In Picinali’s contribution to the symposium he focuses on one specific idea relating to this discussion of moral encroachment. He argues that moral encroachment views can explain how some stereotyping may be epistemically acceptable, taking this to undermine the claim that my approach is preferable. Picinali applies a formal framework, initially proposed to model pragmatic encroachment views, to argue that

[T]here will be situations in which the false negative has such a high moral cost that the threshold for outright belief (and, hence, for knowledge) will be relatively low; sufficiently low to be satisfied by stereotyping. In the medical example in which a false negative (missed diagnosis) leads to a quick death and a false positive (false diagnosis) leads to some health benefits and mild side effects, the doctor may well be morally warranted to follow a stereotype linking members of a group to which the patient belongs with the medical condition at issue (more strongly than non-members). (Picinali this issue, 51-52)

This is not the place to dig into the details of the framework Picinali proposes. It may be possible to develop a formal model that assigns a value to different outcomes (e.g. correct diagnosis, incorrect diagnosis), reflecting the morality of the outcomes, and sets a probability threshold that determines when it is justified to act as if a proposition, i.e. a stereotype, is true.
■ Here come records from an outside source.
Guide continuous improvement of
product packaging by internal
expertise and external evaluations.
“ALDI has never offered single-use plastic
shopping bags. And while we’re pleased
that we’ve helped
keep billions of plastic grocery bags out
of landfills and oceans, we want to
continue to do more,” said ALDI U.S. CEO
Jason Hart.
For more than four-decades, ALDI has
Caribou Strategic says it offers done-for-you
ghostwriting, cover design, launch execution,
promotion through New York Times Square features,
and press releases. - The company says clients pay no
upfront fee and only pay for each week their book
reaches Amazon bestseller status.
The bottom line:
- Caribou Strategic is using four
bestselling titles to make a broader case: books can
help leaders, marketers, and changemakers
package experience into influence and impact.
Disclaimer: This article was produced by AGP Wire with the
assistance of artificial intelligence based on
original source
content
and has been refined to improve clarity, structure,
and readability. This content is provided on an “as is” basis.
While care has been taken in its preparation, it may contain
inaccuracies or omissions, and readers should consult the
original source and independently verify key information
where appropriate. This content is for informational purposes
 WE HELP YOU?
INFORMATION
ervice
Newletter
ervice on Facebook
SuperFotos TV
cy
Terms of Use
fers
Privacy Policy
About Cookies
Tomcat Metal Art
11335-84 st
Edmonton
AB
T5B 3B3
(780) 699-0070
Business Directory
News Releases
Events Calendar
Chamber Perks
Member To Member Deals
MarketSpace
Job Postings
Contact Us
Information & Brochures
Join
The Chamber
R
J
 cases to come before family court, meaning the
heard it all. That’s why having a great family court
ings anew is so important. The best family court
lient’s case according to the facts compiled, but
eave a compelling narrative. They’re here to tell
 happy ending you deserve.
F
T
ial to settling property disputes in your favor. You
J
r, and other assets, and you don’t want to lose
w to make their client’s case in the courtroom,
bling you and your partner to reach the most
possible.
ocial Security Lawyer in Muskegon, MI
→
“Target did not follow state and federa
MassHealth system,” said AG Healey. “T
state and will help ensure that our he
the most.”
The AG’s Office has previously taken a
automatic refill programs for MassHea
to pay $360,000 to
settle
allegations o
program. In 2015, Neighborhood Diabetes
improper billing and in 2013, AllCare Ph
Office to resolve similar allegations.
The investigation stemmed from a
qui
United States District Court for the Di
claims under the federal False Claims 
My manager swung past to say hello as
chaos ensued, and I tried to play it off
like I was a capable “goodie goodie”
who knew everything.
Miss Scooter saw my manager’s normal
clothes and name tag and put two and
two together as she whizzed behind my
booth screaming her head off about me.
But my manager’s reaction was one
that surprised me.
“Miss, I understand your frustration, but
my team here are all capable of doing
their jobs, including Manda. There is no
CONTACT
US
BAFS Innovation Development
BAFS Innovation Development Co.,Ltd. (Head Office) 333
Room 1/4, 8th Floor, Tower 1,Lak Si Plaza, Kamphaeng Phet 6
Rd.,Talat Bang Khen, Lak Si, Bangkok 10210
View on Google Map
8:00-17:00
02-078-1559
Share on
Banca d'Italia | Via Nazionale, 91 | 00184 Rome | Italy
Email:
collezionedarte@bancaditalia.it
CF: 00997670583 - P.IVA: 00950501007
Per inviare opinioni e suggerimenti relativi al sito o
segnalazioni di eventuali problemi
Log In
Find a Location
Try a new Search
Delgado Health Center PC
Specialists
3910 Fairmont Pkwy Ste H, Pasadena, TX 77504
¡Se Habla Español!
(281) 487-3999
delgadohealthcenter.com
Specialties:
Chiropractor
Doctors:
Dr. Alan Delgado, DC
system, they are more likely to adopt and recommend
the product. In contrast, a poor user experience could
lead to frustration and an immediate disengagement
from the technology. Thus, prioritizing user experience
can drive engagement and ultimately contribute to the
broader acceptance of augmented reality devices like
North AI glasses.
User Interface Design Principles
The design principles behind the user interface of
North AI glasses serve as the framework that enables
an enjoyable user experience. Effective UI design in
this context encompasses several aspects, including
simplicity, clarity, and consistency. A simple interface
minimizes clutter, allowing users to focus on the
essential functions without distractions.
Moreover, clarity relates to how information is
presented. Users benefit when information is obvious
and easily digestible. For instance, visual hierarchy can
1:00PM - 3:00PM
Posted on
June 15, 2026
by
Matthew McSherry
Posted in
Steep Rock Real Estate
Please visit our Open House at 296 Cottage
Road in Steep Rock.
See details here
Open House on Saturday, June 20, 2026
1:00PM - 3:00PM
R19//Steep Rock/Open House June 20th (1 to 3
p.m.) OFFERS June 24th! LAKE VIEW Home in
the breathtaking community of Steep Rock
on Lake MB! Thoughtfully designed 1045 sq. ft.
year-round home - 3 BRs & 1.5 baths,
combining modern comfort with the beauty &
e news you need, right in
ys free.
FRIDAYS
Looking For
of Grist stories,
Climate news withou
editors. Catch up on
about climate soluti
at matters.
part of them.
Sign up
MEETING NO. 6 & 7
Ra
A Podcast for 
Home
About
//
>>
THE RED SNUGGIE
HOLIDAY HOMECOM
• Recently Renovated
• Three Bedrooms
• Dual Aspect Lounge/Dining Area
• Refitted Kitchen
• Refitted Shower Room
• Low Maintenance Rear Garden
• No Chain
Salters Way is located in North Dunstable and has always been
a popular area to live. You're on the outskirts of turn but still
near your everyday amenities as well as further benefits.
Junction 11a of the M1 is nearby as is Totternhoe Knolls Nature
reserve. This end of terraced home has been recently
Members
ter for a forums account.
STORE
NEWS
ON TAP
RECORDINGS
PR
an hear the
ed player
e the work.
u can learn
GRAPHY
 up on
It may be that at times the values are set such that one could be said to be justified in acting as if the stereotype is true, given, for instance, the strong moral demand to achieve an outcome that this would facilitate. However, the development of this model would only get us so far in understanding the costs and benefits of stereotyping, and how we can do our best in relation to stereotyping. What my approach suggests is that acting as if a stereotype is true can at the same time bring benefits and very significant costs. Adopting a fine-grained approach to understanding stereotyping, like the one proposed in HSDU, allows us to focus on both the costs and the benefits, recognising this complexity. Ideally, it would enable people to reflect on their practices, to harness the benefits while avoiding at least some of the costs of stereotyping. A formal model that simply delivers a result that either people are or are not warranted to act as if a stereotype is true would obscure the complexity of the situation, which, I argue, needs to be faced head on.

Acknowledgments

I’m very grateful to Marina Trakas for organising this symposium and to all the contributors for their thoughtful comments on my book.

Notes

[1] If this option is taken, it will be important to think carefully about what is taken to be definition-like. For example, we would want to leave room for certain social attitudes that some people take to be definitional or definition-like to be stereotypes. For example, some people might think that women are by definition nurturing, but it does not seem that their viewing this attitude as definitional excludes it from being a stereotype. Consequently, it seems we should not like to say that what counts as a definition or definition-like is down to the beholder.